Saved data entries:
==================================================
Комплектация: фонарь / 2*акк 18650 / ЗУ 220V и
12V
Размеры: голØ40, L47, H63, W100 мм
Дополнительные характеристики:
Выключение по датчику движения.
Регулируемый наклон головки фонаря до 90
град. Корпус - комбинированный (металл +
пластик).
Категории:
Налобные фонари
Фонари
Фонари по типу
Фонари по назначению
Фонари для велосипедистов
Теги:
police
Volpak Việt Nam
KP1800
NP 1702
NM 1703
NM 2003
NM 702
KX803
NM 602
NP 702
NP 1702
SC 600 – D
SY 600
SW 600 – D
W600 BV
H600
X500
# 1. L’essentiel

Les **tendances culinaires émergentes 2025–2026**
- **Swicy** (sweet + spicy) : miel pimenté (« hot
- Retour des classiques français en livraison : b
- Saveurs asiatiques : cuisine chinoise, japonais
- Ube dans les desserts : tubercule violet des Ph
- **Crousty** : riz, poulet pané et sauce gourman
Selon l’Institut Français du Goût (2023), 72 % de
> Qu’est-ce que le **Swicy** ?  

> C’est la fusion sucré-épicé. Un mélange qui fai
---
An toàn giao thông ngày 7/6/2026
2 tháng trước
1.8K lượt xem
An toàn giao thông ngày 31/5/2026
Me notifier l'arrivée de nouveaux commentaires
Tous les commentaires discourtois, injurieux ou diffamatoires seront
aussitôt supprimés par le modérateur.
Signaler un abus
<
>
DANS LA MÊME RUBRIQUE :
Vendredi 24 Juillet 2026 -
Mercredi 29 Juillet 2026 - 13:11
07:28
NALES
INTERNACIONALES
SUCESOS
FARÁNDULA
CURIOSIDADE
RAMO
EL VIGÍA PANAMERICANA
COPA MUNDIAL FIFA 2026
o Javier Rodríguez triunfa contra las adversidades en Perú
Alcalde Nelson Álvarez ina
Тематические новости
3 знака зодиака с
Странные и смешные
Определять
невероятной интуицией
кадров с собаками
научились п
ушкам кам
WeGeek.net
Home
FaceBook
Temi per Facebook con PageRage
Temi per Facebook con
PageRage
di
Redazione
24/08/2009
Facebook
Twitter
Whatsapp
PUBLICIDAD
==================================================
* What to work on:
Line by line, reproduce the data above exactly.

* Solution for this task:
Комплектация: фонарь / 2*акк 18650 / ЗУ 220V и
12V
Размеры: голØ40, L47, H63, W100 мм
Дополнительные характеристики:
Выключение по датчику движения.
Регулируемый наклон головки фонаря до 90
град. Корпус - комбинированный (металл +
пластик).
Категории:
Налобные фонари
Фонари
Фонари по типу
Фонари по назначению
Фонари для велосипедистов
Теги:
police
Volpak Việt Nam
KP1800
NP 1702
NM 1703
NM 2003
NM 702
KX803
NM 602
NP 702
NP 1702
SC 600 – D
SY 600
SW 600 – D
W600 BV
H600
X500
# 1. L’essentiel

Les **tendances culinaires émergentes 2025–2026**
- **Swicy** (sweet + spicy) : miel pimenté (« hot
- Retour des classiques français en livraison : b
- Saveurs asiatiques : cuisine chinoise, japonais
- Ube dans les desserts : tubercule violet des Ph
- **Crousty** : riz, poulet pané et sauce gourman
Selon l’Institut Français du Goût (2023), 72 % de
> Qu’est-ce que le **Swicy** ?  

> C’est la fusion sucré-épicé. Un mélange qui fai
---
An toàn giao thông ngày 7/6/2026
2 tháng trước
1.8K lượt xem
An toàn giao thông ngày 31/5/2026
Me notifier l'arrivée de nouveaux commentaires
Tous les commentaires discourtois, injurieux ou diffamatoires seront
aussitôt supprimés par le modérateur.
Signaler un abus
<
>
DANS LA MÊME RUBRIQUE :
Vendredi 24 Juillet 2026 -
Mercredi 29 Juillet 2026 - 13:11
07:28
NALES
INTERNACIONALES
SUCESOS
FARÁNDULA
CURIOSIDADE
RAMO
EL VIGÍA PANAMERICANA
COPA MUNDIAL FIFA 2026
o Javier Rodríguez triunfa contra las adversidades en Perú
Alcalde Nelson Álvarez ina
Тематические новости
3 знака зодиака с
Странные и смешные
Определять
невероятной интуицией
кадров с собаками
научились п
ушкам кам
WeGeek.net
Home
FaceBook
Temi per Facebook con PageRage
Temi per Facebook con
PageRage
di
Redazione
24/08/2009
Facebook
Twitter
Whatsapp
PUBLICIDAD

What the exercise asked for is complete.